Damme kwam tot vrijdenken door bijwonen van de wekelijkse voordrachten van de Rotterdamse Lutherse predikant Willem Meng (1843-1924) die zich na zijn ontslag ontwikkelde tot anarchist en vervolgens theosoof. Meng maande zijn gehoor zich los te maken van theologie, kerkelijke dogma’s en zeden.
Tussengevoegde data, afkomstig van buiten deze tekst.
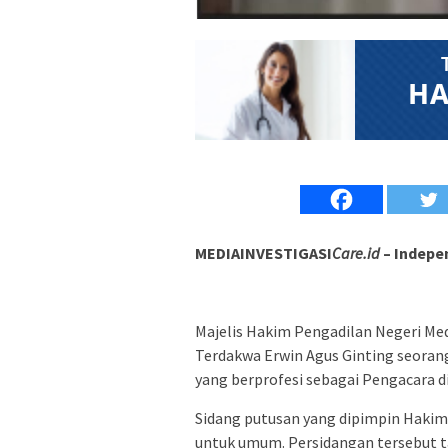
MEDIAINVESTIGASI
Care.id
– Indepe
Majelis Hakim Pengadilan Negeri Med
Terdakwa Erwin Agus Ginting seora
yang berprofesi sebagai Pengacara d
Sidang putusan yang dipimpin Hakim
untuk umum. Persidangan tersebut t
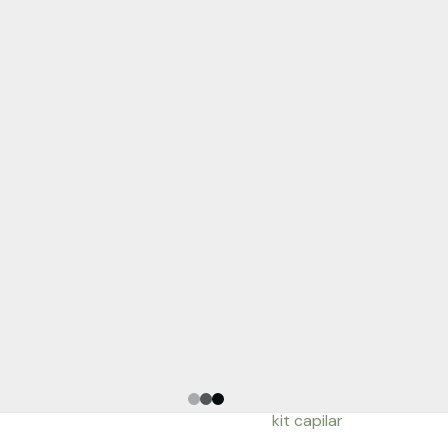
kit capilar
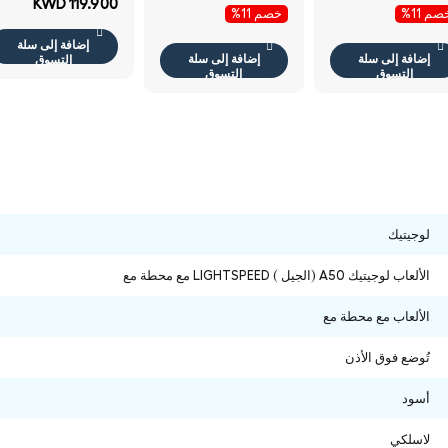
KWD 119.900
م 11%
خصم 11%
إضافة إلى سلة
إضافة إلى سلة
إضافة إلى سلة
التسوق
التسوق
التسوق
لوجيتيك
الألعاب لوجيتيك A50 (الجيل ) LIGHTSPEED مع محطة مع
الألعاب مع محطة مع
تُوضع فوق الأذن
أسود
لاسلكي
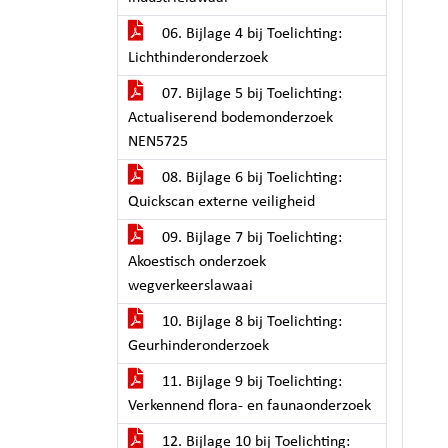
06. Bijlage 4 bij Toelichting:
Lichthinderonderzoek
07. Bijlage 5 bij Toelichting:
Actualiserend bodemonderzoek
NEN5725
08. Bijlage 6 bij Toelichting:
Quickscan externe veiligheid
09. Bijlage 7 bij Toelichting:
Akoestisch onderzoek
wegverkeerslawaai
10. Bijlage 8 bij Toelichting:
Geurhinderonderzoek
11. Bijlage 9 bij Toelichting:
Verkennend flora- en faunaonderzoek
12. Bijlage 10 bij Toelichting:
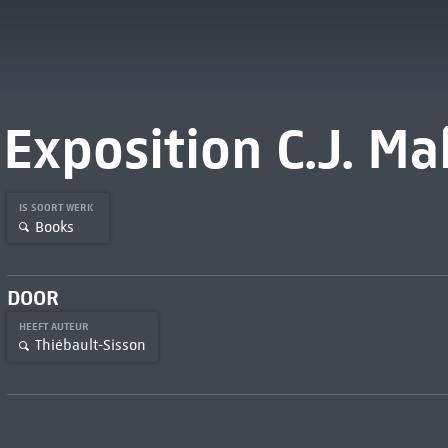
Exposition C.J. Ma
IS SOORT WERK
Books
DOOR
HEEFT AUTEUR
Thiébault-Sisson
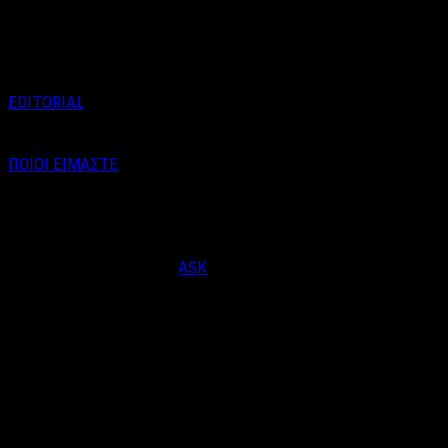
των Ολυμπιακών αθλητών που
…
EDITORIAL
ΠΟΙΟΙ ΕΙΜΑΣΤΕ
Email : info@labelnews.gr
Τηλέφωνο : 6998712903
(Βαγγέλης Καράλης - Αρχισυντάκτης)
Designed & Developed by
ASK
© Copyright 2026, LabelNews - All Rights Reserved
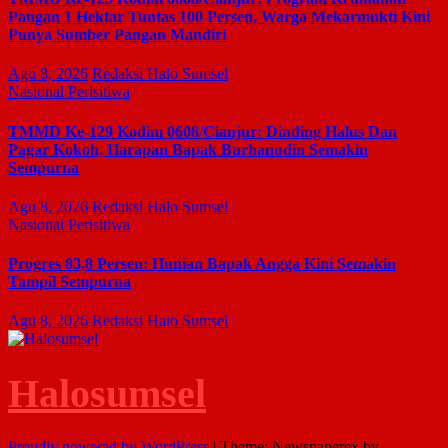
Pangan 1 Hektar Tuntas 100 Persen, Warga Mekarmukti Kini
Punya Sumber Pangan Mandiri
Agu 8, 2026
Redaksi Halo Sumsel
Nasional
Perisitiwa
TMMD Ke-129 Kodim 0608/Cianjur: Dinding Halus Dan
Pagar Kokoh, Harapan Bapak Burhanudin Semakin
Sempurna
Agu 8, 2026
Redaksi Halo Sumsel
Nasional
Perisitiwa
Progres 83,8 Persen: Hunian Bapak Angga Kini Semakin
Tampil Sempurna
Agu 8, 2026
Redaksi Halo Sumsel
Halosumsel
Proudly powered by WordPress
|
Theme: Newspaperex by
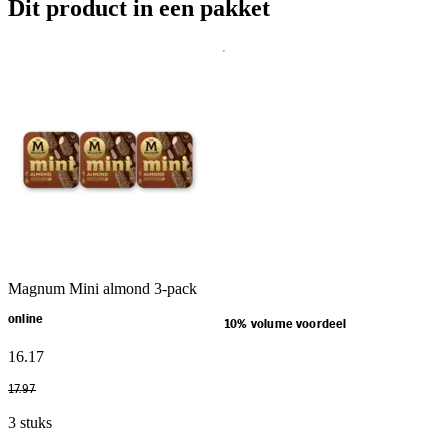
Dit product in een pakket
Magnum Mini almond 3-pack
online
10% volume voordeel
16
.
17
17
.
97
3 stuks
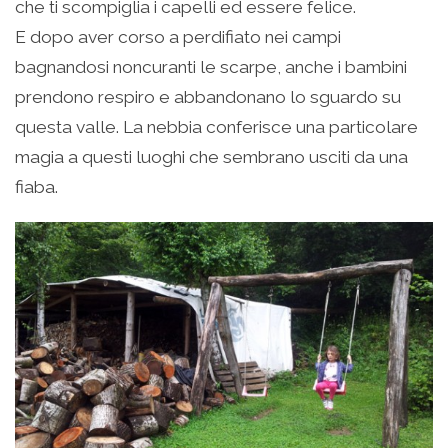
che ti scompiglia i capelli ed essere felice.
E dopo aver corso a perdifiato nei campi
bagnandosi noncuranti le scarpe, anche i bambini
prendono respiro e abbandonano lo sguardo su
questa valle. La nebbia conferisce una particolare
magia a questi luoghi che sembrano usciti da una
fiaba.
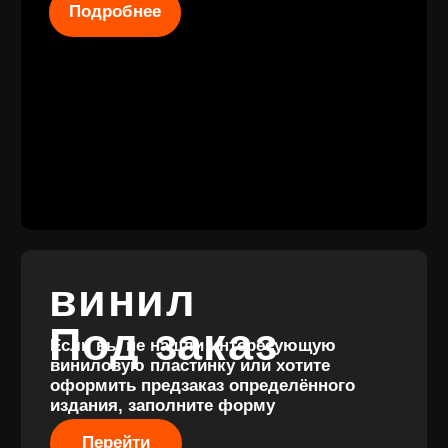
КАТАЛОГ
КЛИЕНТАМ
Новые
Под заказ
поступления
Оплата и
Предзаказы
доставка
Скидки
Винил с
Отзывы
историей
Публичная оферта
Аксессуары
Политика
Значки
конфиденциальности
Подарочные
сертификаты
Разработка
сайта
© 2017-2026 ВИНИЛ
Разработка
ФЭМИЛИ
брендинга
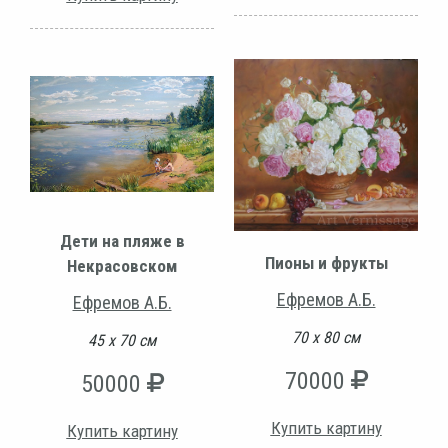
Дети на пляже в
Пионы и фрукты
Некрасовском
Ефремов А.Б.
Ефремов А.Б.
70 х 80 см
45 х 70 см
70000
50000
Купить картину
Купить картину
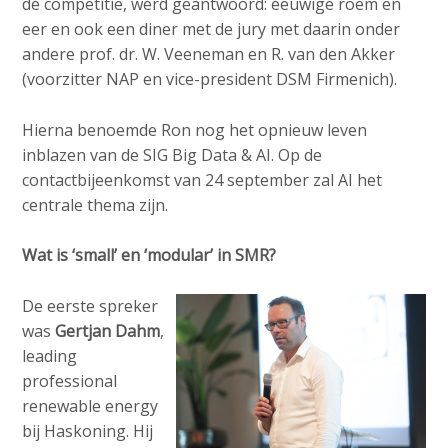
de competitie, werd geantwoord: eeuwige roem en
eer en ook een diner met de jury met daarin onder
andere prof. dr. W. Veeneman en R. van den Akker
(voorzitter NAP en vice-president DSM Firmenich).
Hierna benoemde Ron nog het opnieuw leven
inblazen van de SIG Big Data & AI. Op de
contactbijeenkomst van 24 september zal AI het
centrale thema zijn.
Wat is ‘small’ en ‘modular’ in SMR?
De eerste spreker
was
Gertjan Dahm
,
leading
professional
renewable energy
bij Haskoning. Hij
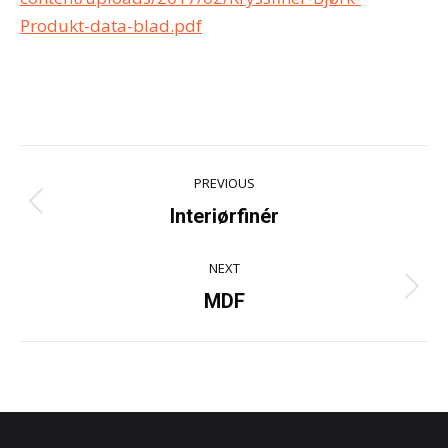
Produkt-data-blad.pdf
Project
PREVIOUS
navigation
Previous
Interiørfinér
project:
NEXT
Next
MDF
project:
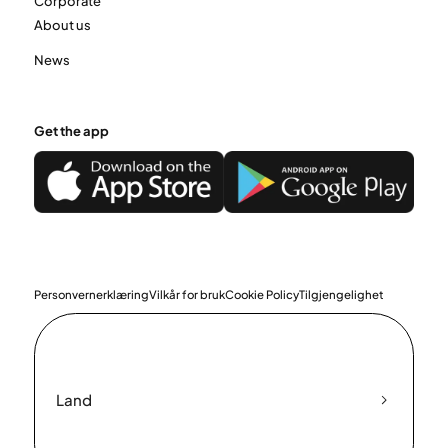
Corporate
About us
News
Get the app
Personvernerklæring
Vilkår for bruk
Cookie Policy
Tilgjengelighet
Land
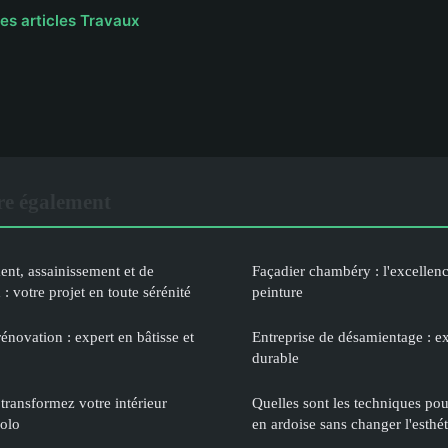
les articles Travaux
re également
ent, assainissement et de
Façadier chambéry : l'excellenc
: votre projet en toute sérénité
peinture
novation : expert en bâtisse et
Entreprise de désamientage : e
durable
transformez votre intérieur
Quelles sont les techniques pou
colo
en ardoise sans changer l'esthé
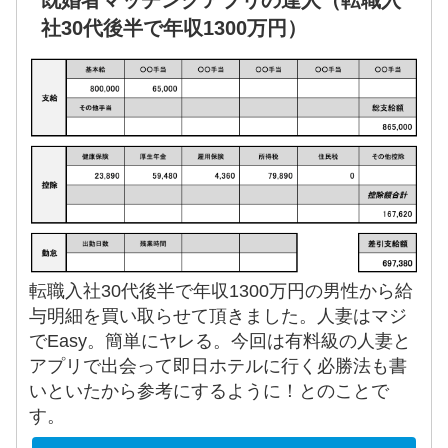
社30代後半で年収1300万円）
転職入社30代後半で年収1300万円の男性から給
与明細を買い取らせて頂きました。人妻はマジ
でEasy。簡単にヤレる。今回は有料級の人妻と
アプリで出会って即日ホテルに行く必勝法も書
いといたから参考にするように！とのことで
す。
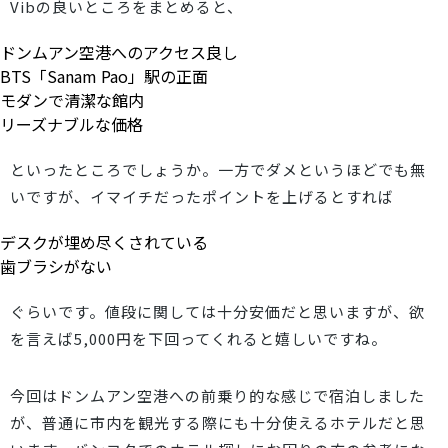
Vibの良いところをまとめると、
ドンムアン空港へのアクセス良し
BTS「Sanam Pao」駅の正面
モダンで清潔な館内
リーズナブルな価格
といったところでしょうか。一方でダメというほどでも無
いですが、イマイチだったポイントを上げるとすれば
デスクが埋め尽くされている
歯ブラシがない
ぐらいです。値段に関しては十分安価だと思いますが、欲
を言えば5,000円を下回ってくれると嬉しいですね。
今回はドンムアン空港への前乗り的な感じで宿泊しました
が、普通に市内を観光する際にも十分使えるホテルだと思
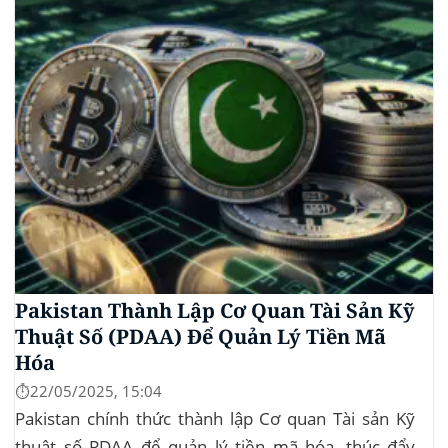
Pakistan Thành Lập Cơ Quan Tài Sản Kỹ
Thuật Số (PDAA) Để Quản Lý Tiền Mã
Hóa
⏱️22/05/2025, 15:04
Pakistan chính thức thành lập Cơ quan Tài sản Kỹ
thuật số PDAA để quản lý tiền mã hóa, thúc đẩy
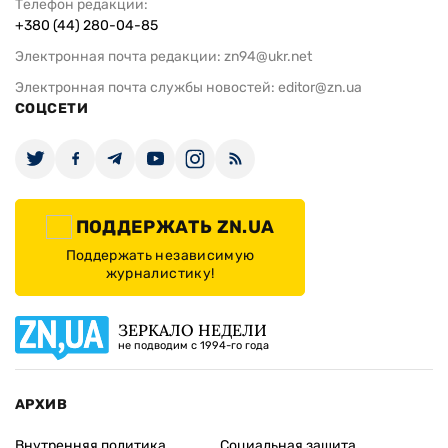
Телефон редакции:
+380 (44) 280-04-85
Электронная почта редакции:
zn94@ukr.net
Электронная почта службы новостей:
editor@zn.ua
СОЦСЕТИ
ПОДДЕРЖАТЬ ZN.UA
Поддержать независимую
журналистику!
ЗЕРКАЛО НЕДЕЛИ
не подводим с 1994-го года
АРХИВ
Внутренняя политика
Социальная защита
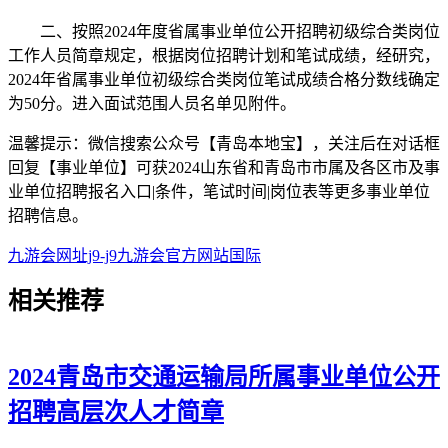
二、按照2024年度省属事业单位公开招聘初级综合类岗位
工作人员简章规定，根据岗位招聘计划和笔试成绩，经研究，
2024年省属事业单位初级综合类岗位笔试成绩合格分数线确定
为50分。进入面试范围人员名单见附件。
温馨提示：微信搜索公众号【青岛本地宝】，关注后在对话框
回复【事业单位】可获2024山东省和青岛市市属及各区市及事
业单位招聘报名入口|条件，笔试时间|岗位表等更多事业单位
招聘信息。
九游会网址j9-j9九游会官方网站国际
相关
推荐
2024青岛市交通运输局所属事业单位公开
招聘高层次人才简章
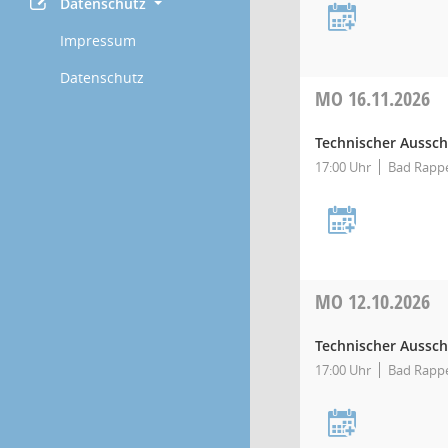
Datenschutz
Impressum
Datenschutz
MO
16.11.2026
Technischer Aussc
17:00 Uhr
Bad Rappe
MO
12.10.2026
Technischer Aussc
17:00 Uhr
Bad Rappe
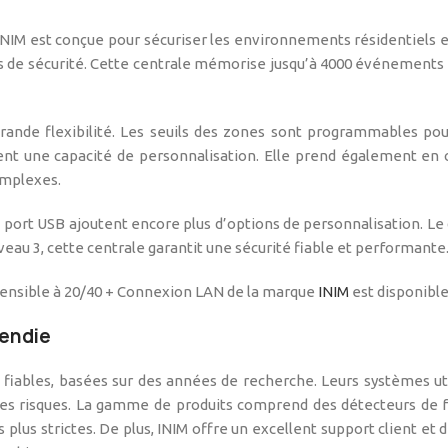
NIM est conçue pour sécuriser les environnements résidentiels e
s de sécurité. Cette centrale mémorise jusqu’à 4000 événements 
ande flexibilité. Les seuils des zones sont programmables pour
ent une capacité de personnalisation. Elle prend également en c
omplexes.
n port USB ajoutent encore plus d’options de personnalisation. L
eau 3, cette centrale garantit une sécurité fiable et performante
tensible à 20/40 + Connexion LAN de la marque
INIM
est disponibl
cendie
 fiables, basées sur des années de recherche. Leurs systèmes ut
 les risques. La gamme de produits comprend des détecteurs de 
plus strictes. De plus, INIM offre un excellent support client et 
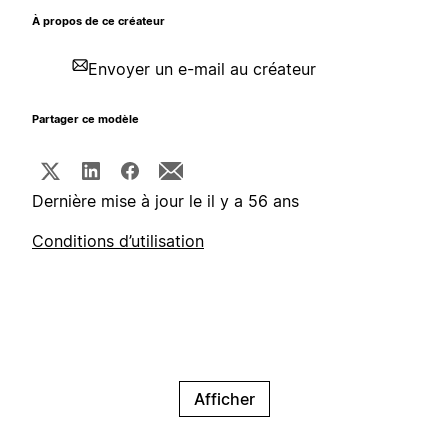
À propos de ce créateur
Envoyer un e-mail au créateur
Partager ce modèle
Dernière mise à jour le il y a 56 ans
Conditions d’utilisation
Afficher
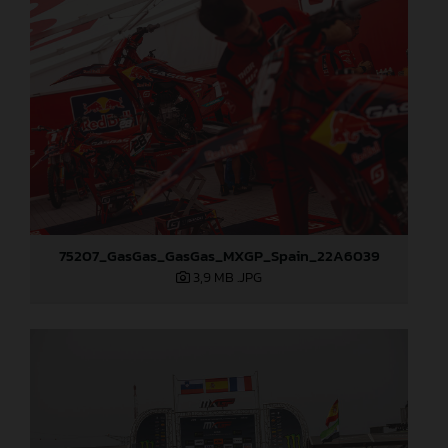
75207_GasGas_GasGas_MXGP_Spain_22A6039
3,9 MB
.JPG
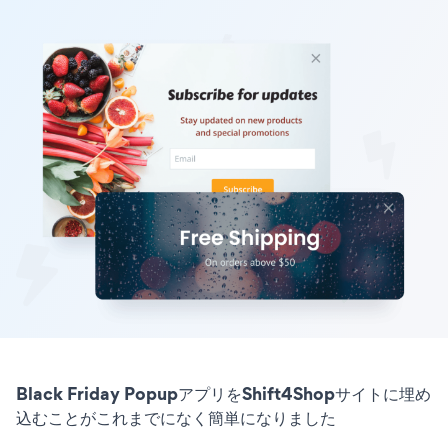
Black Friday PopupアプリをShift4Shopサイトに埋め
込むことがこれまでになく簡単になりました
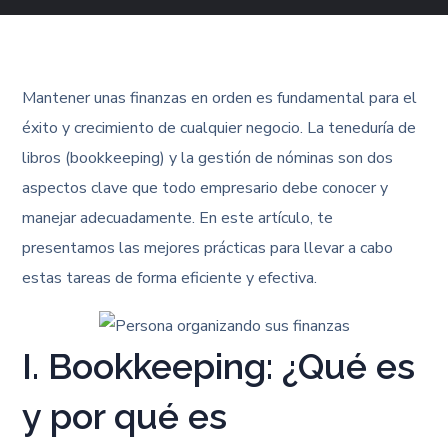
Mantener unas finanzas en orden es fundamental para el
éxito y crecimiento de cualquier negocio. La teneduría de
libros (bookkeeping) y la gestión de nóminas son dos
aspectos clave que todo empresario debe conocer y
manejar adecuadamente. En este artículo, te
presentamos las mejores prácticas para llevar a cabo
estas tareas de forma eficiente y efectiva.
I. Bookkeeping: ¿Qué es
y por qué es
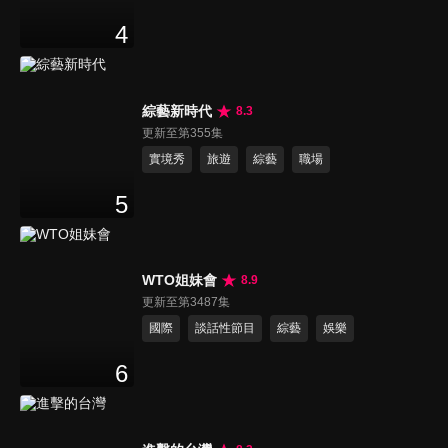
4
綜藝新時代
8.3
更新至第355集
實境秀
旅遊
綜藝
職場
5
WTO姐妹會
8.9
更新至第3487集
國際
談話性節目
綜藝
娛樂
6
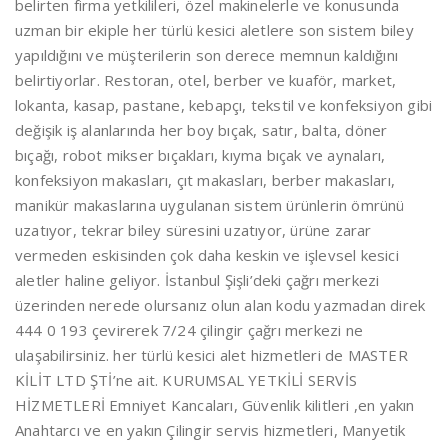
belirten firma yetkilileri, özel makinelerle ve konusunda
uzman bir ekiple her türlü kesici aletlere son sistem biley
yapıldığını ve müşterilerin son derece memnun kaldığını
belirtiyorlar. Restoran, otel, berber ve kuaför, market,
lokanta, kasap, pastane, kebapçı, tekstil ve konfeksiyon gibi
değişik iş alanlarında her boy bıçak, satır, balta, döner
bıçağı, robot mikser bıçakları, kıyma bıçak ve aynaları,
konfeksiyon makasları, çıt makasları, berber makasları,
manikür makaslarına uygulanan sistem ürünlerin ömrünü
uzatıyor, tekrar biley süresini uzatıyor, ürüne zarar
vermeden eskisinden çok daha keskin ve işlevsel kesici
aletler haline geliyor. İstanbul Şişli’deki çağrı merkezi
üzerinden nerede olursanız olun alan kodu yazmadan direk
444 0 193 çevirerek 7/24 çilingir çağrı merkezi ne
ulaşabilirsiniz. her türlü kesici alet hizmetleri de MASTER
KİLİT LTD ŞTİ’ne ait. KURUMSAL YETKİLİ SERVİS
HİZMETLERİ Emniyet Kancaları, Güvenlik kilitleri ,en yakın
Anahtarcı ve en yakın Çilingir servis hizmetleri, Manyetik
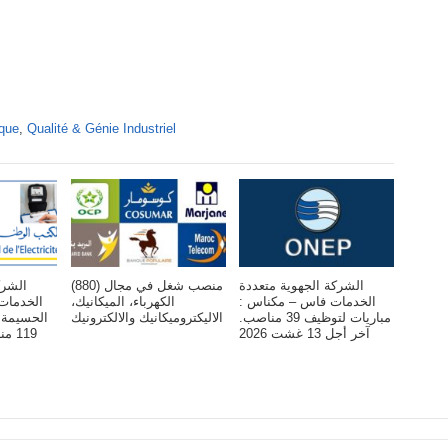
ique
,
Qualité & Génie Industriel
الشركة الجهوية متعددة
(880) منصب شغل في مجال
الشرك
الخدمات فاس – مکناس :
الكهرباء، الميكانيك،
الخدم –
مباريات لتوظيف 39 مناصب.
الاليكتروميكانيك والالكترونيك
الحسيمة 
آخر أجل 13 غشت 2026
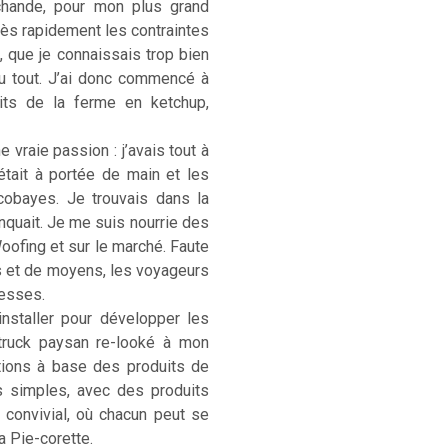
rchande, pour mon plus grand
. Très rapidement les contraintes
, que je connaissais trop bien
u tout. J’ai donc commencé à
its de la ferme en ketchup,
 vraie passion : j’avais tout à
était à portée de main et les
cobayes. Je trouvais dans la
anquait. Je me suis nourrie des
Woofing et sur le marché. Faute
s et de moyens, les voyageurs
hesses.
installer pour développer les
-truck paysan re-looké à mon
ations à base des produits de
s simples, avec des produits
) convivial, où chacun peut se
La Pie-corette.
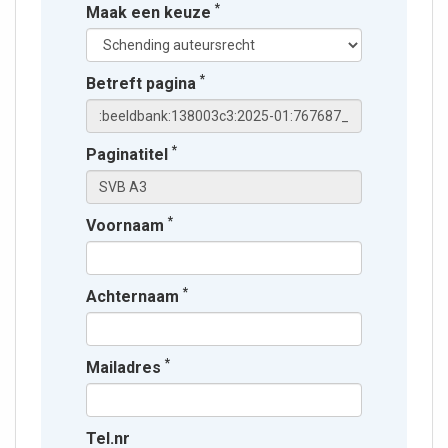
*
Maak een keuze
*
Betreft pagina
*
Paginatitel
*
Voornaam
*
Achternaam
*
Mailadres
Tel.nr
Damme sloot zich aan bij de Vrije Rotterdamse Groep De Vaandelwacht, deze arbeidsersgroep beschouwde Domela Nieuwenhuis als haar leider. Damme, geïnspireerd door Meng, hechtte groot belang aan zich bekwamen in de wijsbegeerte en maakte graag gebruik van de gelegenheid die de seksuele hervormer J. Rutgers bood die zijn bibliotheek openstelde voor zelfstudie van arbeiders. Zijn Spinozistische inzichten deed Damme op in allerlei volkscursussen: zoals die van de “Vereeniging tot bevordering van de studie der wijsbegeerte”, een vereniging die in 1904 ontstond uit een fusie van de Rotterdamse Spinoza-studieclub en de Filosofische Studentenvereeniging. In deze vereniging was Willem Meijer de grote leider en voor mensen als Damme het grote voorbeeld. Damme spreekt de meester die in handel en wandel, in merg en ziel spinozist is, aan met 'Meijer-Spinoza'.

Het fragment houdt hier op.